Greetings from Kyoto, We've just moved our gallery into a magnificent old Sukiya style home located very near the Silver Pavilion; a stunning area and setting for the inspired ceramic art we share with the world. Please visit us if ever in Kyoto or online at and

Wednesday, July 29, 2009

Kaneko Jun's First Tokyo Exhibition

From the Asahi Newspaper, in Japanese only though:
Showing at Tokyo midtown until August 2nd.

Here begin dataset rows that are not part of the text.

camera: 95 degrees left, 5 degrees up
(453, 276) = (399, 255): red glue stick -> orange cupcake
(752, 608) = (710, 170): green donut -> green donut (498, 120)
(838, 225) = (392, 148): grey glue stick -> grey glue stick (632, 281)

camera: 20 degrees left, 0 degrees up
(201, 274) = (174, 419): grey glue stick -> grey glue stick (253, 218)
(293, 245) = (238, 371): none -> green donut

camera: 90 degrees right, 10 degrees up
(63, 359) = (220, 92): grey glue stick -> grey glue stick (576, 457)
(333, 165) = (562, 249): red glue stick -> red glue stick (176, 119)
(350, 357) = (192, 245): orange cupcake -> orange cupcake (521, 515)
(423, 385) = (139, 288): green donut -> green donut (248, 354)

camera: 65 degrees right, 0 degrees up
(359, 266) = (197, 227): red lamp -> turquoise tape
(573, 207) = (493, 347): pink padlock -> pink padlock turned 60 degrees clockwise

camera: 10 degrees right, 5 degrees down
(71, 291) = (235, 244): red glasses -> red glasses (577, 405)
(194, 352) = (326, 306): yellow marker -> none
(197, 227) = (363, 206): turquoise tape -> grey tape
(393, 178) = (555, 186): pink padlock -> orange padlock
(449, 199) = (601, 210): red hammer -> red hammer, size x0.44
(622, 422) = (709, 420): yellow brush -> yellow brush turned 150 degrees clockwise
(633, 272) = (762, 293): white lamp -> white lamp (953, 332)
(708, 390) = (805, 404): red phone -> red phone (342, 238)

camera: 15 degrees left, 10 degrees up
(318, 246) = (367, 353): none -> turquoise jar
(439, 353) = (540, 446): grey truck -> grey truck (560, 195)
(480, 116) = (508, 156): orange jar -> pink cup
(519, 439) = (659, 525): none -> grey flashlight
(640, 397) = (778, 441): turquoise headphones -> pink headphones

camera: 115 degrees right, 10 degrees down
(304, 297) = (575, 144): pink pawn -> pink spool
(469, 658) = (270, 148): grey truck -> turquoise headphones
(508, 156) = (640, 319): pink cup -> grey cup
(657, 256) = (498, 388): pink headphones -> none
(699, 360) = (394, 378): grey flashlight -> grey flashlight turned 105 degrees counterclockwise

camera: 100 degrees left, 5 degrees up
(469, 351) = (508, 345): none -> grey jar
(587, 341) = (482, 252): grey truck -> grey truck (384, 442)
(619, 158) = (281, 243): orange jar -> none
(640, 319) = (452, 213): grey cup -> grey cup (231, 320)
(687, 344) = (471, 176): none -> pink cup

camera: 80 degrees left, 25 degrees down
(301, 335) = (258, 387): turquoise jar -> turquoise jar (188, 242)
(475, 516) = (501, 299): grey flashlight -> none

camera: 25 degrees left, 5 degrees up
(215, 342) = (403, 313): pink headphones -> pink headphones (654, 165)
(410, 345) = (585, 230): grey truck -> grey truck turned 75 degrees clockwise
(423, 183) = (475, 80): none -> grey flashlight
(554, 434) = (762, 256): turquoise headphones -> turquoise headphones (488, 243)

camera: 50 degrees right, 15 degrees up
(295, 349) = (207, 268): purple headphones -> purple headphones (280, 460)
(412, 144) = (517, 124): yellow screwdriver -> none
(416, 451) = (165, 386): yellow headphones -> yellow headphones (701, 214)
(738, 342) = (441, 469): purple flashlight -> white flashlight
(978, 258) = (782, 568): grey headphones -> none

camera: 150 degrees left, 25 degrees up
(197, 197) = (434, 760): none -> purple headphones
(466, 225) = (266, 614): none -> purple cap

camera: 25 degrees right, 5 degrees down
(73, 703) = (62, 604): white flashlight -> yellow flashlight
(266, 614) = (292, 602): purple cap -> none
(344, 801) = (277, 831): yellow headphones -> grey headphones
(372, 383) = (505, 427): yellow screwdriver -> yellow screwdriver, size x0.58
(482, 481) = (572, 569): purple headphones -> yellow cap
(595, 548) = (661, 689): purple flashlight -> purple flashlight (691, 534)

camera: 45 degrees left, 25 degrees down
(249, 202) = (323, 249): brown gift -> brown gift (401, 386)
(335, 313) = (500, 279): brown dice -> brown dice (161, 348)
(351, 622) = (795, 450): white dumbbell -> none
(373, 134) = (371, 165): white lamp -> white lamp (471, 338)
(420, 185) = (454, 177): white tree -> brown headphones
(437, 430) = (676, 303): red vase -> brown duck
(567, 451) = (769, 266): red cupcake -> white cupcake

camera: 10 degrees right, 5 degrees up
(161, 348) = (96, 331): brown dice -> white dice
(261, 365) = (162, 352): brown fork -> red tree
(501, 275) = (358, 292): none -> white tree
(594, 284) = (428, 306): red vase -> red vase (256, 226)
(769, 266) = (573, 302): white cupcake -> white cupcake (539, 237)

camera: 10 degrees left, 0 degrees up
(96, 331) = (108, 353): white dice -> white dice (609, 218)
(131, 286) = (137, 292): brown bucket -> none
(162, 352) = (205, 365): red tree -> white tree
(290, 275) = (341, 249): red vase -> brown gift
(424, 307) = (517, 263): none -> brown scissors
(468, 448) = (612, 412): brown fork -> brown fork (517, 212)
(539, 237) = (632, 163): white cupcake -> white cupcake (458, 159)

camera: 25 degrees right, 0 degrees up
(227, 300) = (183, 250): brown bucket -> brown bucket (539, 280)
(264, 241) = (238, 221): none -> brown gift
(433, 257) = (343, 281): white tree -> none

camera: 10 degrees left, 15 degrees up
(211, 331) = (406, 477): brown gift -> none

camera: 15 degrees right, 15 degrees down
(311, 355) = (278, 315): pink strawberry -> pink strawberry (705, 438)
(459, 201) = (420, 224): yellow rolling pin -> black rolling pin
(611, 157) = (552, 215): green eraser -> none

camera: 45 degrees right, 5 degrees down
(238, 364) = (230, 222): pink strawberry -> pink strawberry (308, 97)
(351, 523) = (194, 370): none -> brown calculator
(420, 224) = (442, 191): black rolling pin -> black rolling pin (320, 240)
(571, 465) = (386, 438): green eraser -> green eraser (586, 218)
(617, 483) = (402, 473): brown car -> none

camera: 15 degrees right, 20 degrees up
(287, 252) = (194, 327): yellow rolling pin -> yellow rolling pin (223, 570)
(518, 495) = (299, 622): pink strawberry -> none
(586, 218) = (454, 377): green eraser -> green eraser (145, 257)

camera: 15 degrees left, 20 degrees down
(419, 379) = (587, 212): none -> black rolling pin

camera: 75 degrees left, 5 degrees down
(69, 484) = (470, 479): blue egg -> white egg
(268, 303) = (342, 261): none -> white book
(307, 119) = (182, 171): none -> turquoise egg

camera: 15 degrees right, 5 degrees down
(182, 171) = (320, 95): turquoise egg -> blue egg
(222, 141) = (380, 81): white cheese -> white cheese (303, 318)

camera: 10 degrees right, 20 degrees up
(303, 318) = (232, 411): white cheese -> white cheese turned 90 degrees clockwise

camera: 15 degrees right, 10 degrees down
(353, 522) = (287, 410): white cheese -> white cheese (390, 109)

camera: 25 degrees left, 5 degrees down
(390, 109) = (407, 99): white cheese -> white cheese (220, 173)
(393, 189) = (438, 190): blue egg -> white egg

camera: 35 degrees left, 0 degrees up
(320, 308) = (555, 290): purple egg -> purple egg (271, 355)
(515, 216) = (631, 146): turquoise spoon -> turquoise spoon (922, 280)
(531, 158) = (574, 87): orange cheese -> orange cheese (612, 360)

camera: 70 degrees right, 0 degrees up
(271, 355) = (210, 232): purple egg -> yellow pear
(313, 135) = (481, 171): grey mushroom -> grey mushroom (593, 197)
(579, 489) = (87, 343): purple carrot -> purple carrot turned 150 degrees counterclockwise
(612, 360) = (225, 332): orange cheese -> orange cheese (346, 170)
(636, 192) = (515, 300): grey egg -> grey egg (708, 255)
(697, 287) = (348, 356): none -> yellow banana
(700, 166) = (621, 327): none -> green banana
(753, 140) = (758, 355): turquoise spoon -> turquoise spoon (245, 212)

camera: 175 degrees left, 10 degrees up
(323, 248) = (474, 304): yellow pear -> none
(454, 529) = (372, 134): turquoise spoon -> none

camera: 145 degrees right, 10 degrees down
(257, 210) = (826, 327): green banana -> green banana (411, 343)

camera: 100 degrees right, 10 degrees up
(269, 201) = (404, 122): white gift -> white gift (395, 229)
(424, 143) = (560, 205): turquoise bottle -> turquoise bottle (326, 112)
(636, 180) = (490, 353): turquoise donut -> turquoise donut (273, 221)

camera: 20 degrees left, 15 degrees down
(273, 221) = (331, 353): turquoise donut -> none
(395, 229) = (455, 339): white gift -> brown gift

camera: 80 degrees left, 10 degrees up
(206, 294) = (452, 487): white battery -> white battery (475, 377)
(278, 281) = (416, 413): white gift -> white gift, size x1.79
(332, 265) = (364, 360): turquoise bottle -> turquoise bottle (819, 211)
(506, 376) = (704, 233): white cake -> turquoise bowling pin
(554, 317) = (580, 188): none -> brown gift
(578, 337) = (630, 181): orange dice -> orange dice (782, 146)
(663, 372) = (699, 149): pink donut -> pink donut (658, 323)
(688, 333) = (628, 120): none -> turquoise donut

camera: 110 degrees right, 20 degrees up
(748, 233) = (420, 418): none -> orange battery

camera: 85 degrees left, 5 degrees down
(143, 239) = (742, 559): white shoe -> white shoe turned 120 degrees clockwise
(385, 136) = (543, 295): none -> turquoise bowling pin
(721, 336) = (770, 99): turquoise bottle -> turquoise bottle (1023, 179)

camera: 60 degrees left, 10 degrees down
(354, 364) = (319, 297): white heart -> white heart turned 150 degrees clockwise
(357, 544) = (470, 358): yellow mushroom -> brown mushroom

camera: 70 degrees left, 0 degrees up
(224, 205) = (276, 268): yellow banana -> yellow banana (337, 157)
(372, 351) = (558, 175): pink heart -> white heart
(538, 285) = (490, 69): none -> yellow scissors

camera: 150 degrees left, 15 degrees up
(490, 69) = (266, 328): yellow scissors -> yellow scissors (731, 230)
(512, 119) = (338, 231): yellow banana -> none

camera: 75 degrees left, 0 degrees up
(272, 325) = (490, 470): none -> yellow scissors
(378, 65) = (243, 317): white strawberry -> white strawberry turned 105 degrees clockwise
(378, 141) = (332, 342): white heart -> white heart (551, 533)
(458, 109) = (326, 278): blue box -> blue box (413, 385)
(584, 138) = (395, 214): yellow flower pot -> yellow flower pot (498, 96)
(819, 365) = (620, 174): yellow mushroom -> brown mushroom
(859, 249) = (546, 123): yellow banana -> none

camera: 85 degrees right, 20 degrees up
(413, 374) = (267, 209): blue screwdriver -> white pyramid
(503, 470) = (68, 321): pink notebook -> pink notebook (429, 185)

Photo Courtesy of Asahi Newspaper:

Thursday, July 16, 2009

A Subway ride, the past and present.....

So, I'm in Tokyo yesterday wondering how in the world could anyone survive a summer in such a concrete jungle; finished my meeting early--stay tuned for a new ceramic focused travel company, mostly for potters--and wondered should I hang around the jungle or head home to the bay. No brainer, chose the later and made a beeline for the subway station. As I'm waiting for the train to arrive who should I spy out the corner of my eye but Seto veteran ceramic artist Kato Kiyoyuki! "Kato-sensei," I call out and he is just as surprised as I was; "Oh yeah, you're the fellow I met at the Japan Ceramic Society exhibition who has a gallery in Mishima, right?" Right, and so we take the same train and then board the same bullet train, me for Mishima(45 minutes) and he to Nagoya(a few hours). I ask him what he was in Tokyo for and he replied it was an event at the Sogetsu ( and now he too couldn't wait to head on home. Time was short so I asked him what he's making these days---large pieces in Echizen--his background--family made Oribe roof tiles---and what his plans were for coming exhibitions--nothing this year, next year Tokyo----and I said he might think about taking his family history and make it the theme for his next exhibition, mainly Oribe jars as he hasn't done that for a long time. He liked that idea and even said he has some glaze vats that his pop and grandfather mixed; perfect! Perfect was not how he was feeling though that the long-running Asahi Ceramic Art Exhibition had been shut down for good, he was darn right pissed off. I then asked about growing up after WWII and if he was influenced by Sodeisha---not one iota---and that he was never impressed with Yagi Kazuo---Mr.Samza's walk was boring compared to Noguchi--and that his main influence back then was the ceramic artist Yasuhara Kimei! Now I told him how I also liked Yasuhara and that I've offered some of his works at our gallery, he liked that a lot. A few photos are seen here from a Yasuhara retrospective catalog in my library, dating from 1933-1964. I hope to have more Yasuhara one day. Well, Mishima was on the horizon and I bid sayonara, he was very pleased of our happy coincidence to meet as was I. I also hope to visit him in Seto soon, a major ceramic artist and a very nice gentleman too.
Two debut exhibitions happening and one is Ajiki Jun at Ichihata,Matsue from July 23-29, whose chawan we were the first to show in the world and we have a few gems at www.japanesepottery now, and the Okayama debut at Tenmaya of Miyao Masayuki on now until July 21st; best to both of these emerging talents!